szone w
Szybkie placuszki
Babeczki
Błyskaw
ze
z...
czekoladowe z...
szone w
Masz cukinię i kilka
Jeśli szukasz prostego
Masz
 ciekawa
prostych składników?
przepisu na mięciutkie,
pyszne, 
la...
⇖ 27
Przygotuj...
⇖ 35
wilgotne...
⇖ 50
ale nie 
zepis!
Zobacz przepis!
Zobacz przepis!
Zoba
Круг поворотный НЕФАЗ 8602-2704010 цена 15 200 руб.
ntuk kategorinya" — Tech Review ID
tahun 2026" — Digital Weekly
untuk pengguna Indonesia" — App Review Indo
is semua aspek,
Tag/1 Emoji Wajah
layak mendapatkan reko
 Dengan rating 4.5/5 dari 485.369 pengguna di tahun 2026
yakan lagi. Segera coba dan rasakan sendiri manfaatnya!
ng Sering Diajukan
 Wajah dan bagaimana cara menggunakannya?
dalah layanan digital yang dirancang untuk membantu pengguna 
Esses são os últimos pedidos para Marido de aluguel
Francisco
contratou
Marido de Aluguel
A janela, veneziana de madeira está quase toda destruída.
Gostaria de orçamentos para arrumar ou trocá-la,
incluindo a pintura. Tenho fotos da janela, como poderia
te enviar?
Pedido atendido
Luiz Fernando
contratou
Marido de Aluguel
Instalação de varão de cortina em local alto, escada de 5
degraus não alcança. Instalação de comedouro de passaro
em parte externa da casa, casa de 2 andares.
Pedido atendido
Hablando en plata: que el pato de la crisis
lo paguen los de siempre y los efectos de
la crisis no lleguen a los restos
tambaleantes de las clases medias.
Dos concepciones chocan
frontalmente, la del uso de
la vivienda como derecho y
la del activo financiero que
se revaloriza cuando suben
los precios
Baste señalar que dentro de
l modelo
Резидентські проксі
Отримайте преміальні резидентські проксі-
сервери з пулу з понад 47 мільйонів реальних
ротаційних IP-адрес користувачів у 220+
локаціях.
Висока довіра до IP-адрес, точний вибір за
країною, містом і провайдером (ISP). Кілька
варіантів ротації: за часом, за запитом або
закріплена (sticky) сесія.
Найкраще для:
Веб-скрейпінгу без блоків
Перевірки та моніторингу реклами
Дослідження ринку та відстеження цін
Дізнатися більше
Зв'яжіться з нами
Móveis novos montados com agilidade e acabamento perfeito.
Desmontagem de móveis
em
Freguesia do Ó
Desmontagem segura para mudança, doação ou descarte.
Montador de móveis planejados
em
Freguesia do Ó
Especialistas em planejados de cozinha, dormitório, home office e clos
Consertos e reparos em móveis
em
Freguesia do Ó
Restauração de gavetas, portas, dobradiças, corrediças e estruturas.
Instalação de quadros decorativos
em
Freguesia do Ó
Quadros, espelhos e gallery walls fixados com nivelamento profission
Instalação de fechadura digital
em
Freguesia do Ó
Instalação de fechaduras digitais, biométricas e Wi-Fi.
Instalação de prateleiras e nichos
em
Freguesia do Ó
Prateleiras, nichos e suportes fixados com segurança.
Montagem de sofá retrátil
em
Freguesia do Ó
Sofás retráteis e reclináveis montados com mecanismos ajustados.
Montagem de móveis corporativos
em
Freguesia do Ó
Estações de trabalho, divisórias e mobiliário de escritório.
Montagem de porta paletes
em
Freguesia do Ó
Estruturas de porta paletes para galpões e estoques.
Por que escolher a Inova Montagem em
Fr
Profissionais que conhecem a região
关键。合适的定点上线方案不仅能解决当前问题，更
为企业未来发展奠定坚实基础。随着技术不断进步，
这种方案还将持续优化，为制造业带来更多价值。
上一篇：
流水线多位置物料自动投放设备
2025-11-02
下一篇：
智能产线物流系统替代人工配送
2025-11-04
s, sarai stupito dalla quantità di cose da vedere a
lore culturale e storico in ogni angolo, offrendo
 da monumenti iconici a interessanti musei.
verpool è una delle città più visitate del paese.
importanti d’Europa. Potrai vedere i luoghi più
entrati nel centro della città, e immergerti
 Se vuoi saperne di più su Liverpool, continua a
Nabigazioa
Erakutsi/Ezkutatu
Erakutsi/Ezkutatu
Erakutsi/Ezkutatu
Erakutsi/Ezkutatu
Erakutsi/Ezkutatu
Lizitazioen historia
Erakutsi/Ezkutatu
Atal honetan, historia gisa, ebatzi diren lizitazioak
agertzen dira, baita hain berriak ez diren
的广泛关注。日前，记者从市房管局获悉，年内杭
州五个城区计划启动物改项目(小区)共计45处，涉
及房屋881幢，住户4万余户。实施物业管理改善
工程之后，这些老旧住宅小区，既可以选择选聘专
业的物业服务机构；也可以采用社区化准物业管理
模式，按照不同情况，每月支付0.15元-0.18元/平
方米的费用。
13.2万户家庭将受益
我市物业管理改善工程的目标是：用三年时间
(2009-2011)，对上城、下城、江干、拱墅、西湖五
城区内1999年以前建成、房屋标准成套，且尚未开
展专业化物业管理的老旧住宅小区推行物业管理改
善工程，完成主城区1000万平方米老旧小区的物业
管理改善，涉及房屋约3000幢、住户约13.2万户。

============

### [WHAT IS NEEDED]
Take the records above and return, word for word, only the lines that fall from the line with "Szybkie placuszki" to the line with "Висока довіра до IP-адрес, точний вибір за", both of them included.

### [RESPONSE]
Szybkie placuszki
Babeczki
Błyskaw
ze
z...
czekoladowe z...
szone w
Masz cukinię i kilka
Jeśli szukasz prostego
Masz
 ciekawa
prostych składników?
przepisu na mięciutkie,
pyszne, 
la...
⇖ 27
Przygotuj...
⇖ 35
wilgotne...
⇖ 50
ale nie 
zepis!
Zobacz przepis!
Zobacz przepis!
Zoba
Круг поворотный НЕФАЗ 8602-2704010 цена 15 200 руб.
ntuk kategorinya" — Tech Review ID
tahun 2026" — Digital Weekly
untuk pengguna Indonesia" — App Review Indo
is semua aspek,
Tag/1 Emoji Wajah
layak mendapatkan reko
 Dengan rating 4.5/5 dari 485.369 pengguna di tahun 2026
yakan lagi. Segera coba dan rasakan sendiri manfaatnya!
ng Sering Diajukan
 Wajah dan bagaimana cara menggunakannya?
dalah layanan digital yang dirancang untuk membantu pengguna 
Esses são os últimos pedidos para Marido de aluguel
Francisco
contratou
Marido de Aluguel
A janela, veneziana de madeira está quase toda destruída.
Gostaria de orçamentos para arrumar ou trocá-la,
incluindo a pintura. Tenho fotos da janela, como poderia
te enviar?
Pedido atendido
Luiz Fernando
contratou
Marido de Aluguel
Instalação de varão de cortina em local alto, escada de 5
degraus não alcança. Instalação de comedouro de passaro
em parte externa da casa, casa de 2 andares.
Pedido atendido
Hablando en plata: que el pato de la crisis
lo paguen los de siempre y los efectos de
la crisis no lleguen a los restos
tambaleantes de las clases medias.
Dos concepciones chocan
frontalmente, la del uso de
la vivienda como derecho y
la del activo financiero que
se revaloriza cuando suben
los precios
Baste señalar que dentro de
l modelo
Резидентські проксі
Отримайте преміальні резидентські проксі-
сервери з пулу з понад 47 мільйонів реальних
ротаційних IP-адрес користувачів у 220+
локаціях.
Висока довіра до IP-адрес, точний вибір за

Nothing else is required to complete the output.